= Charles Schnee =

American screenwriter (1916–1962)

Charles Schnee (6 August 1916 Bridgeport, Connecticut – 29 November 1962 Beverly Hills, California) was an American screenwriter and film producer. He wrote the scripts for the Westerns Red River (1948) and The Furies (1950), the social melodrama They Live by Night (1949), and the cynical Hollywood saga The Bad and the Beautiful (1952), for which he won an Academy Award.

He worked primarily as a film producer and production executive during the mid-1950s (credits include Until They Sail), but he eventually turned his attention back to scriptwriting.

==Biography==
He was born in Bridgeport, Connecticut and graduated from Yale in 1936. He studied law for the next three years and practised law in Massachusetts. He was writing plays and a play Apology had a run in 1943 with Elissa Landi.

===Screenwriter===
Schnee came to Hollywood in 1945. He did some writing on From This Day Forward (1946) at RKO and was credited on Cross My Heart (1946) for Paramount. He sold Angel Face to Paramount for $25,000 and stayed at Paramount to write I Walk Alone (1947) for Hal B. Wallis which was a success and really helped establish him.

Schnee returned to RKO, then under head Dore Schary, and worked with director Nicholas Ray and producer John Houseman on They Live by Night (1948). Howard Hawks hired him to work on the script for Red River (1948), which became established as a classic.

He did some uncredited writing for Hal B. Wallis on The Accused (1949), and he wrote Easy Living (1949) at RKO.

===MGM===
Schary joined MGM and Schnee followed, working on Scene of the Crime (1949). He wrote Paid in Full (1950) for Wallis, then did Schary's personal production, The Next Voice You Hear... (1950) at MGM.

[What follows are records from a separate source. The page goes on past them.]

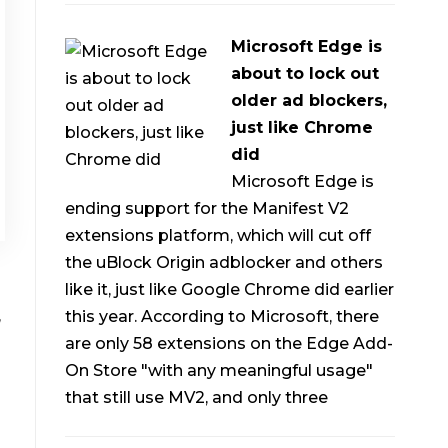
Microsoft Edge is
about to lock out
older ad blockers,
just like Chrome
did
Microsoft Edge is
ending support for the Manifest V2
extensions platform, which will cut off
the uBlock Origin adblocker and others
like it, just like Google Chrome did earlier
,
this year. According to Microsoft, there
are only 58 extensions on the Edge Add-
On Store "with any meaningful usage"
that still use MV2, and only three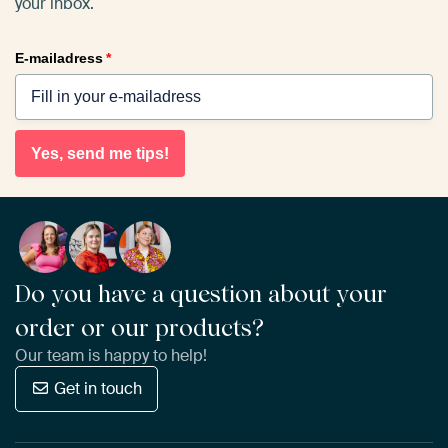
your inbox.
E-mailadress
*
Yes, send me tips!
Do you have a question about your
order or our products?
Our team is happy to help!
Get in touch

Schnee wrote The Furies (1950) for Hal B. Wallis, and Born to Be Bad (1950) for Nicholas Ray at RKO.

At MGM he wrote Right Cross (1950) and Bannerline (1951), then did another Schary personal production, Westward the Women (1952).

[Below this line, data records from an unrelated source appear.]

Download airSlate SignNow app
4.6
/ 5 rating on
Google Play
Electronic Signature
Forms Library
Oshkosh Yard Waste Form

Schnee wrote a comedy, When in Rome (1952) which was a flop then did The Bad and the Beautiful (1952) for Houseman and director Vincente Minnelli which was a critical and commercial success. Schnee won an Oscar for this script and Schary promoted him to producer.

===Producer at MGM===
In January 1952, Dore Schary of MGM announced the formation of a new production unit under the supervision of Charles Schnee. The idea was to make ten to fifteen films a year with budgets under $500,000 to absorb studio overhead.

The unit included several sons of executives who had helped establish MGM, Matthew Raft (son of Harry Rapf), Arthur Loew (son of Marcus Loew), and Sidney Franklin Jnr (son of Sidney Franklin). Other producers were Hayes Goetz, Henry Berman (brother of Pandro S. Berman) and Sol Fielding.

Schnee was the uncredited producer on Rogue's March (1952) with Peter Lawford, which lost money, and Jeopardy (1953), which earned MGM a profit. He produced a Joan Crawford vehicle, Torch Song (1953),

In September 1953, his unit was disbanded and he was assigned producer on Bad Day at Black Rock but the production ceased in November. He next made a Biblical movie, The Prodigal (1955) which was a fiasco.

Schnee enjoyed more success with Trial (1955) starring Glenn Ford and especially Somebody Up There Likes Me (1956) with Paul Newman and Rocky Graziano, both popular movies that were critically acclaimed.

Schnee produced The Wings of Eagles (1957), a biopic of Spig Wead starring John Wayne directed by John Ford. He produced a crime film, House of Numbers (1957) and Until They Sail (1957), the latter reuniting him with the star and director of Somebody Up There Likes Me. He produced Party Girl (1958) for Nicholas Ray at MGM.

===Attempt at producing===
He left MGM and setup as an independent producer at Columbia. He announced Company of Cowards with Hugh O'Brian, an adaptation of The Tiger Among Us by Leigh Brackett and was going to do an original screenplay Atom and Eva. He was also going to make The Image Makers with Clark Gable. None of the films were made apart from Tiger which would be produced by others years later as 13 West Street. Schnee returned to screenwriting.

===Return to screenwriting and death===
He wrote The Mark Hellinger Story for George Sidney but the film did not proceed due to casting issues. He wrote The Crowded Sky (1960) at Warners and a significant success with BUtterfield 8 (1961) at MGM. In 1961 he was president of the Writers Guild of America, West.

As "John Dennis" he wrote By Love Possessed (1961). Then he was reunited with the star, producer and director of The Bad and the Beautiful with Two Weeks in Another Town (1962), a critical and commercial disappointment. Following his work on Two Weeks in Another Town, Kirk Douglas hired him to rewrite The List of Adrian Messenger (1963).

His wife, Mary Schnee, predeceased him by committing suicide in October 1961.

Schnee had just signed a contract with Dino De Laurentiis on the Sacco and Vanzetti case when he died of a heart attack on November 29, 1962. He was 46, survived by a 14-year-old daughter, Tina.